4. Joint aspiration (Arthrocentesis): In some cases, the doctor may perform joint aspiration, where a small sample of fluid is withdrawn from the affected joint to check for signs of infection, gout, or other conditions.
5. Other specialised tests: Depending on the suspected type of arthritis, additional tests like HLA-B27 testing for ankylosing spondylitis or anti-nuclear antibody (ANA) testing for lupus may be ordered.

Treatment of Arthritis

The treatment of arthritis aims to alleviate symptoms, reduce inflammation, improve joint function, and enhance the overall quality of life. The treatment approach can vary depending on the type and severity of arthritis. Here are some common treatment options:

1. Medication

Your doctor may recommend some medicines such as nonsteroidal anti-inflammatory drugs (NSAIDs), disease-modifying antirheumatic drugs (DMARDs), corticosteroids, and biologic response modifiers to relieve pain and reduce inflammation caused by arthritis.

2. Physical therapy

Exercise and physical therapy can help improve joint flexibility, strength, and range of motion. Your doctor may recommend you do certain exercises to manage the condition.

3. Occupational therapy

Your doctor may suggest you get occupational therapy, which involves techniques and devices that make daily activities easier and reduce strain on your joints.

4. Lifestyle changes

There are a few lifestyle changes that might help you, including:

  • Maintaining a healthy weight
  • Eating a healthy balanced diet rich in anti-inflammatory foods.
  • Engaging in low-impact exercises like swimming and yoga.

5. Surgery

In severe cases, the doctor may suggest getting a joint replacement surgery that involves replacing a damaged joint with an artificial one. They may also suggest joint repair or joint fusion, depending on the severity of the condition.

Arthritis Related FAQs

Do genetics play a role in the development of arthritis?

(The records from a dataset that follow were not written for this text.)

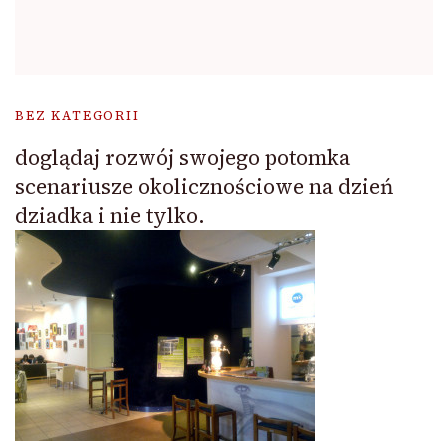
BEZ KATEGORII
doglądaj rozwój swojego potomka
scenariusze okolicznościowe na dzień
dziadka i nie tylko.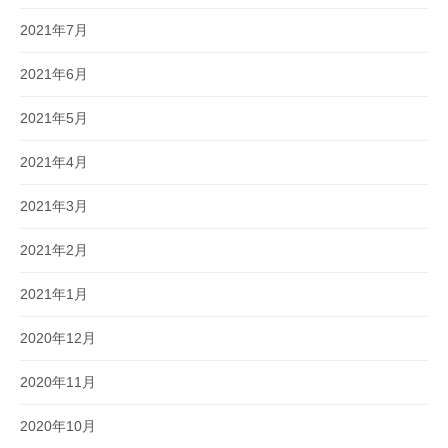
2021年7月
2021年6月
2021年5月
2021年4月
2021年3月
2021年2月
2021年1月
2020年12月
2020年11月
2020年10月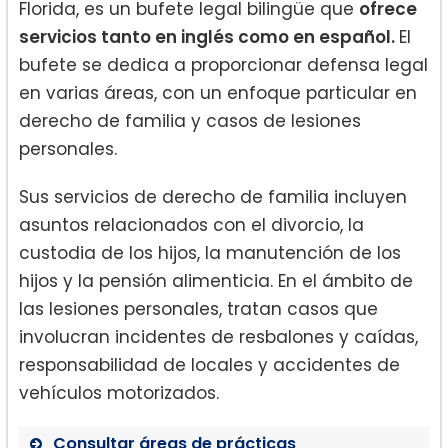
Florida, es un bufete legal bilingüe que
ofrece
servicios tanto en inglés como en español.
El
bufete se dedica a proporcionar defensa legal
en varias áreas, con un enfoque particular en
derecho de familia y casos de lesiones
personales.
Sus servicios de derecho de familia incluyen
asuntos relacionados con el divorcio, la
custodia de los hijos, la manutención de los
hijos y la pensión alimenticia. En el ámbito de
las lesiones personales, tratan casos que
involucran incidentes de resbalones y caídas,
responsabilidad de locales y accidentes de
vehículos motorizados.
Consultar áreas de prácticas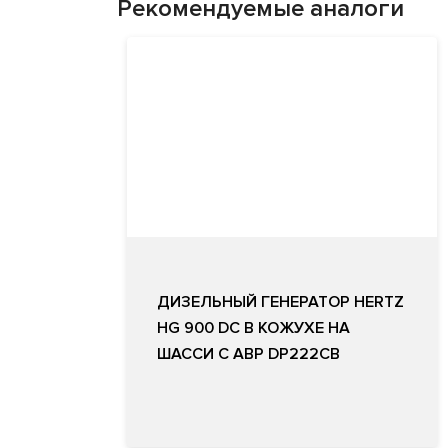
Рекомендуемые аналоги
ДИЗЕЛЬНЫЙ ГЕНЕРАТОР HERTZ
HG 900 DC В КОЖУХЕ НА
ШАССИ С АВР DP222CB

Yes, genetics do play a role in the development of arthritis. In fact, studies have found that as much as 60 percent of people with arthritis have a family history of the condition.

Does prolonged sitting cause arthritis?

Lack of physical activity and stiffness can be one of the reasons for developing arthritis. Consult a doctor if you experience joint stiffness, hip pain, or pain in the legs after sitting.

Which is the most painful type of arthritis?

Rheumatoid arthritis, gout and osteoarthritis are three of the most painful types of arthritis.

Is there a link between arthritis and other health conditions like diabetes or heart disease?

Studies have found that people with arthritis are at a higher risk of developing diabetes. It has been also found that inflammatory types of arthritis such as rheumatoid arthritis, psoriatic arthritis, gout, etc. can increase your risk of developing heart disease.